Citibank Korea
- Company type: Subsidiary
- Industry: Finance
- Founded: 1983; 43 years ago
- Headquarters: Seoul, South Korea
- Area served: South Korea
- Number of employees: 3,681 (2011)
- Parent: Citigroup
- Website: http://www.citibank.co.kr/

= Citibank Korea =

Franchise subsidiary of Citigroup

Citibank Korea (한국씨티은행) is a South Korean subsidiary of Citigroup. Its core is the Korean-American Bank or KorAm Bank, founded in 1983 and acquired by Citi two decades later.

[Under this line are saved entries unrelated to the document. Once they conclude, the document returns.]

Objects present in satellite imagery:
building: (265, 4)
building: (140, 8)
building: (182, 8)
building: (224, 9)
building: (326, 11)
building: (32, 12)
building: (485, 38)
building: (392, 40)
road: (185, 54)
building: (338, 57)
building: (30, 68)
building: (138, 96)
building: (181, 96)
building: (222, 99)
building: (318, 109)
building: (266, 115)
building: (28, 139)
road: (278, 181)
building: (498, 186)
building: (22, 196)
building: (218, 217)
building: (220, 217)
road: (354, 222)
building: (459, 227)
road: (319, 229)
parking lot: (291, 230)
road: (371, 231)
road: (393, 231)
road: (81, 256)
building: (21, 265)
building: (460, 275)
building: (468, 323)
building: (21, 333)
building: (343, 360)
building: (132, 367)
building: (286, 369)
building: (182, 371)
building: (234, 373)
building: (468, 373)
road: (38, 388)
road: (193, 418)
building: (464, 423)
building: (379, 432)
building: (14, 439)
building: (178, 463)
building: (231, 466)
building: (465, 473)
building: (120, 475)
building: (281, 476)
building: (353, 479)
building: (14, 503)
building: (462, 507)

Citibank Korea was named the worst bank in terms of consumer complaints by the Financial Supervisory Service (FSS) in 2015.

==History==

The Korean American (KorAm) Bank was founded in March 1983, as a joint venture in which Bank of America held 50.1 percent with the rest of the capital being shared between 13 major Korean companies. In 2003, KorAm Bank was acquired by Citibank.

==Branches==
Citibank Korea currently has ATMs available in all 134 of its branches, facilitating transactions with most international cards. However, starting in 2017, Citibank Korea has set a goal to reduce its branch network from 134 to 32 in the country.

==Products & Services==
Citibank Korea offers consumers and institutions a range of financial products and services, including consumer banking. The company also offers credit cards in Korea.